4. A game isn't available in your region
Publishers sometimes license games territory by territory, and content rating decisions can prevent specific titles from being sold in certain countries. A VPN set to a country where a game is available lets you purchase and download it.
One thing to check before you buy: availability and activation are different restrictions. A game might appear in the store when you're connected to a particular region, but still carry a regional activation lock that prevents it working outside that territory. SteamDB has region availability data for most games, worth a look before purchasing anything you're not sure about.
Steam can also temporarily restrict purchasing if it detects frequent region-switching.
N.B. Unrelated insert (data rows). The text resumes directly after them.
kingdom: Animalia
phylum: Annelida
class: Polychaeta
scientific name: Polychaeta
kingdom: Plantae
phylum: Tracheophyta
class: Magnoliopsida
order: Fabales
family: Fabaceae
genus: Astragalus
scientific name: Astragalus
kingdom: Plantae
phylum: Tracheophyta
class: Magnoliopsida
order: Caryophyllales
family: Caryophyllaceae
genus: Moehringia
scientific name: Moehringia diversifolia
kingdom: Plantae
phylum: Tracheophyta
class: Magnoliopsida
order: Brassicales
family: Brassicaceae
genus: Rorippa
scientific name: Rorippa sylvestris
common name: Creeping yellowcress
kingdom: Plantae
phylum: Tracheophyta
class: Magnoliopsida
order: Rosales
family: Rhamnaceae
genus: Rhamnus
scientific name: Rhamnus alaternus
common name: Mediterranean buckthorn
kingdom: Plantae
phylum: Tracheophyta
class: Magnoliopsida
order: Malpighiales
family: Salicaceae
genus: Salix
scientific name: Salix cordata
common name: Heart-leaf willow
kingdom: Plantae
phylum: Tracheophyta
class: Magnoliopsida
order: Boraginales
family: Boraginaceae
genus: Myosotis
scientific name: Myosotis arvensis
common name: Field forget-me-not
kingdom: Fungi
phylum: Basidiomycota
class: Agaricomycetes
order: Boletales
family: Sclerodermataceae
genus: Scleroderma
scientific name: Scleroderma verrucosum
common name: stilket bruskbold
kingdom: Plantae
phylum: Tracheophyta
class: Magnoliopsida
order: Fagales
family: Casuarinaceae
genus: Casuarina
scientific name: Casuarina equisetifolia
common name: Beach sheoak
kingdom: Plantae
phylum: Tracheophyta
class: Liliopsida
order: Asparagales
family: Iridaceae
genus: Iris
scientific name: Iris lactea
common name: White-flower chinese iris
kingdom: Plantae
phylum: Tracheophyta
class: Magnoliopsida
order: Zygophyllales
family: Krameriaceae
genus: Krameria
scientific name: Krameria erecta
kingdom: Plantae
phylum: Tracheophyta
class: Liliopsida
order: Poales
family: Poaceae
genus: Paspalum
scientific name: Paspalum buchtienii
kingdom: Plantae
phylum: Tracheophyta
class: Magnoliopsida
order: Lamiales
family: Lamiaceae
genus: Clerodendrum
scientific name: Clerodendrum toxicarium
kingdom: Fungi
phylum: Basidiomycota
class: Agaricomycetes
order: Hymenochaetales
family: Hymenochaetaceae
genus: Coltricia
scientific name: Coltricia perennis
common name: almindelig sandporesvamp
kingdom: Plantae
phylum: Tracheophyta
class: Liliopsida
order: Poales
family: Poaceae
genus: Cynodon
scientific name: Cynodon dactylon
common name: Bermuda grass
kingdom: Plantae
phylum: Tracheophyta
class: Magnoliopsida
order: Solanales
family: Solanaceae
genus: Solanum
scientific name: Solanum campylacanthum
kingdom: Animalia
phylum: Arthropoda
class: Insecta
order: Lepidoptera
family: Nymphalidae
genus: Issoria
Keeping your VPN on one location when you're buying avoids triggering that.
5. Don't use a VPN to buy games at lower regional prices
Steam prices vary substantially by country. The gaps can be eye-catching. But buying games through a VPN to take advantage of cheaper regional pricing breaks the Steam Subscriber Agreement, and Valve bans accounts for it. Permanently. There's no appeal process that reliably works, and no exceptions. Reports of this happening appear on Steam forums and subreddits often enough that it's a well-documented risk, not a theoretical one.
Access, privacy, better ping: all fine. Pricing arbitrage: the one thing that actually gets accounts closed.